In the 80’s Van Halen was the biggest rock band in the world.
Their live performances were legendary, as was their artist rider, a part of the performance contract that specifies everything the artist requires to perform that day.
Van Halen’s long rider had “a large bowl of M&Ms, all brown ones removed.”
This was dismissed as typical rock star diva behaviour. But it turns out it was actually a shrewd and efficient business move.
The M&M line was inserted after many pages of important technical and safety specs.
So the band used it as an easy indicator of whether the promoter did their due diligence and carefully read every page.
All the band had to do was look for the M&M bowl. If they saw any brown ones they knew their road crew had to do a thorough safety check of the entire stage setup, as something subtle but very important could be out of place.
I use “easy indicators” when troubleshooting progress plateaus. I ask questions or request data, but it’s mainly to find out where to start troubleshooting.
How many calories do you eat a day? If the answer is “I don’t know” then it’s probably too many or not enough, which paves the way for the “keep a food log” lecture. Perfectly round numbers every day of the week is another red flag.

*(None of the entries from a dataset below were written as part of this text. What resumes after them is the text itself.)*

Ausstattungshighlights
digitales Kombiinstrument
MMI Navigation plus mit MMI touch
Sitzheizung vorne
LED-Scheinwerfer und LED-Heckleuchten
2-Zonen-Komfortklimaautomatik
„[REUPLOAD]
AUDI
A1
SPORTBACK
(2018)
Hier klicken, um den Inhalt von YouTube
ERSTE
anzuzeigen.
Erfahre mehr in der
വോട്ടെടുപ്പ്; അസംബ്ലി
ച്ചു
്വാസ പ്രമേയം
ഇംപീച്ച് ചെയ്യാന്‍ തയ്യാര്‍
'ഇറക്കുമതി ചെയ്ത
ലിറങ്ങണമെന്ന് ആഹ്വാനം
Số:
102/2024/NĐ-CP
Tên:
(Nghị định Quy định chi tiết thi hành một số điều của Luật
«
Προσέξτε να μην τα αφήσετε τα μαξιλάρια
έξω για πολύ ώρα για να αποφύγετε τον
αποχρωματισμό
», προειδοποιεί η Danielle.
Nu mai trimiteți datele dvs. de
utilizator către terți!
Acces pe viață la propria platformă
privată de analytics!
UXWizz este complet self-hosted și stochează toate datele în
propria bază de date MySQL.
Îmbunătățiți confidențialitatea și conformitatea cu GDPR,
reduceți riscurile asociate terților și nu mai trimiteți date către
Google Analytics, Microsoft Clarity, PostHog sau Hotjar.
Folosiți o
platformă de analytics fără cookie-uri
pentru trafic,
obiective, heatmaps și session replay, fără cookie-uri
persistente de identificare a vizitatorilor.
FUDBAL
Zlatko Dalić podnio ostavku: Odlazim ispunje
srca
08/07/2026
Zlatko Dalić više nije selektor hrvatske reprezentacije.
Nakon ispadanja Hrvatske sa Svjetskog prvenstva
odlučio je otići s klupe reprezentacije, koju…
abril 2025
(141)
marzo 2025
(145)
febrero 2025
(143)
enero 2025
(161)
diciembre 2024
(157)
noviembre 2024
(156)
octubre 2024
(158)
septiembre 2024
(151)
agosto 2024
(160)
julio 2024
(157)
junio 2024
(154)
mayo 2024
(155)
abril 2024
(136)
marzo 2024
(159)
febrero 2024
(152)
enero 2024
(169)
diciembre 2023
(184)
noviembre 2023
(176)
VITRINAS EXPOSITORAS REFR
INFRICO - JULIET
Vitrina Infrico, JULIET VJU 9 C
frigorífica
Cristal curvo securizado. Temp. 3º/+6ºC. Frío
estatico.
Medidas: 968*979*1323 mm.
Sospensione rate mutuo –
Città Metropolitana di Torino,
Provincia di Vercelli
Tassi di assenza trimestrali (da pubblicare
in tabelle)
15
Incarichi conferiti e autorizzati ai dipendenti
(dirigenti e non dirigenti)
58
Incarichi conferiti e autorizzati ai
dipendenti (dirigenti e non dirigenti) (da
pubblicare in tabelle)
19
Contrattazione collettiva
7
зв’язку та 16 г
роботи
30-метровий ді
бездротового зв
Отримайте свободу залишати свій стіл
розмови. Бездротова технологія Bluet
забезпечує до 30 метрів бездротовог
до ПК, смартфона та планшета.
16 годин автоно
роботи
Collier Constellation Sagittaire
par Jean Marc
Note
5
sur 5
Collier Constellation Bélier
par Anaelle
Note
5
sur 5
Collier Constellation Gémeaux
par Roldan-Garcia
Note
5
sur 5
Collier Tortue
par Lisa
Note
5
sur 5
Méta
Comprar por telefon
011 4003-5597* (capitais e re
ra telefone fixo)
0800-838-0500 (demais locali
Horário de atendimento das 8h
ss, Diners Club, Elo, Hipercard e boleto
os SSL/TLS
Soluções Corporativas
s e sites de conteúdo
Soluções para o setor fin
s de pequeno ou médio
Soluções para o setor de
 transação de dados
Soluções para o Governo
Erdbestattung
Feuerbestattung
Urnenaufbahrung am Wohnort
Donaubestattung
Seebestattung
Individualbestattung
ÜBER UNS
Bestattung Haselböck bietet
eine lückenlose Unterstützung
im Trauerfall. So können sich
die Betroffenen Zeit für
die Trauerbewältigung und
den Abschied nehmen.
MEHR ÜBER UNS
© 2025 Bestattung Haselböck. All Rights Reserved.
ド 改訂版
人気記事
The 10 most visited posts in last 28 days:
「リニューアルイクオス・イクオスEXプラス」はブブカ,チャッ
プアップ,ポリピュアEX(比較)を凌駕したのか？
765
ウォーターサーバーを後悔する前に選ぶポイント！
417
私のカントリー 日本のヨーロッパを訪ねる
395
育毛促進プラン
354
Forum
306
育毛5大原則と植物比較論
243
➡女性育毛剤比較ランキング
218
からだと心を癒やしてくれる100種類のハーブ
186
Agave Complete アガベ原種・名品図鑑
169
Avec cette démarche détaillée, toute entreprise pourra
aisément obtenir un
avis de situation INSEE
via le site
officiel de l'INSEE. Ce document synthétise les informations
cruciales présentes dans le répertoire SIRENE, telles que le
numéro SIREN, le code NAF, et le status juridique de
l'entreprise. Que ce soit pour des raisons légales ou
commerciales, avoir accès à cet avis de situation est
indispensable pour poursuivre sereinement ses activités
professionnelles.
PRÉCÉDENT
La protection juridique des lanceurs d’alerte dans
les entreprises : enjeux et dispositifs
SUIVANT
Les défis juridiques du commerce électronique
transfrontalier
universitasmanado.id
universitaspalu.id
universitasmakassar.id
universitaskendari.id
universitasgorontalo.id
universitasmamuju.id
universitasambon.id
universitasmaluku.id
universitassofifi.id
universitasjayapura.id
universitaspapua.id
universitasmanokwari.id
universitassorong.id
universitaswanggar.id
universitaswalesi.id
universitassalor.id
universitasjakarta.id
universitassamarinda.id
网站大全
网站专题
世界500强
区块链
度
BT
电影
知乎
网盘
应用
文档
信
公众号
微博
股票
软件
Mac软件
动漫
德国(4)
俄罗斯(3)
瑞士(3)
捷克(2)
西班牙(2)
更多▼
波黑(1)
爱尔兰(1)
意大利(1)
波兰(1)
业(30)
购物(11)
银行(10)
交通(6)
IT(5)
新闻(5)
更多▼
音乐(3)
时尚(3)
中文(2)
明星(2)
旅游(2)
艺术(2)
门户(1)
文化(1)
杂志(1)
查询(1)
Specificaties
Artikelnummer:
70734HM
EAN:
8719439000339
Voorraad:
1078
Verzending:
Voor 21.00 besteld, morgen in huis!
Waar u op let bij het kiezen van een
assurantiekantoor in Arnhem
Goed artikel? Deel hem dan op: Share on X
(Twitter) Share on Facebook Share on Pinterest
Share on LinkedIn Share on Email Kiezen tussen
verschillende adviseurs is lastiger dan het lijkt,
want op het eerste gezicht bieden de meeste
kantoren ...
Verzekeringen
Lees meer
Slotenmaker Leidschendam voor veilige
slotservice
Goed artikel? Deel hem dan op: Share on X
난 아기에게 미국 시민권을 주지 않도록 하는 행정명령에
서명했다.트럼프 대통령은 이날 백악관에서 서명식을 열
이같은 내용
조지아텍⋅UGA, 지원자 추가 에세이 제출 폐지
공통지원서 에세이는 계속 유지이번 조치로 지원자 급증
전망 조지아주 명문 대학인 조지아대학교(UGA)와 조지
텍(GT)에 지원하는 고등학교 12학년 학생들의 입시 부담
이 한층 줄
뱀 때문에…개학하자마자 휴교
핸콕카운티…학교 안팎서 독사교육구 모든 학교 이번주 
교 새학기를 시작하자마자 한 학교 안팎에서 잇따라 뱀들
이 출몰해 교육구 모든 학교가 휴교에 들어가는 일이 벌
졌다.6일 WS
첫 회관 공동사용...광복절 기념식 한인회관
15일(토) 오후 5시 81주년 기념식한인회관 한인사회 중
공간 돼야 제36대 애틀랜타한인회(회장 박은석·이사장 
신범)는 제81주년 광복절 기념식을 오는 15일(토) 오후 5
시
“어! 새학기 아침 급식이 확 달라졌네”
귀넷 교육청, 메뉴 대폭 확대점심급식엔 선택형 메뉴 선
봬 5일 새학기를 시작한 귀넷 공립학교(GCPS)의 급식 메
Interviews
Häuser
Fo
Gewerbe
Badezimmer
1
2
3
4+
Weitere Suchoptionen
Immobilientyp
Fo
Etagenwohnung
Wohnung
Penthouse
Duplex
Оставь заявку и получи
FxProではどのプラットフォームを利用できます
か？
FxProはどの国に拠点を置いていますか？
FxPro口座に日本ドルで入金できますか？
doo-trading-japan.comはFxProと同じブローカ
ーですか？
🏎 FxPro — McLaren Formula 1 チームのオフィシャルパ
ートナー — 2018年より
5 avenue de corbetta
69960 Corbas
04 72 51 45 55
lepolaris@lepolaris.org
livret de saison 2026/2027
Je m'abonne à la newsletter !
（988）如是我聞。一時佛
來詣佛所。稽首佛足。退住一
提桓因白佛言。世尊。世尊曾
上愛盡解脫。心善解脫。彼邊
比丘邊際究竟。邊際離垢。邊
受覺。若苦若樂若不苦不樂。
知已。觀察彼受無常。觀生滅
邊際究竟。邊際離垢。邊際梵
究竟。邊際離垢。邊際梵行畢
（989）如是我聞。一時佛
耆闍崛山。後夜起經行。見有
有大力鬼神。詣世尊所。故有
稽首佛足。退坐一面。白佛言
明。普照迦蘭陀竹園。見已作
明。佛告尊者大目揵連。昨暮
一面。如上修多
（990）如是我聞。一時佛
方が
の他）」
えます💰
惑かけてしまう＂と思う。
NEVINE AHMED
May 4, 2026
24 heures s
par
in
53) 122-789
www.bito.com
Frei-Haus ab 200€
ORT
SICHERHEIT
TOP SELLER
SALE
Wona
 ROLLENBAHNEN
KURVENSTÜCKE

Same with how much protein they eat in a day. “I don’t know” suggest it’s probably not enough and time to check the food log.
Whats your favorite exercise? If the answer is bench press they probably need a lot more rowing and to start dating a squat rack.
The key is the WHY behind every answer, not the answer itself.
Why is getting in enough protein a problem? Is it a palate preference or just poor planning?
Why is sleep so lousy? Is it job stress, kids, or too much exercise?
This sets you on the path towards solving problems, not just identifying them.
So rather than telling someone with a stressful job to “chill out more” you can help pinpoint what IS stressing them and perhaps offer solutions, if possible, or at least work around them as best you can.
It all starts with trying to collect a little data. What that process reveals or teaches you is far more important than the data itself.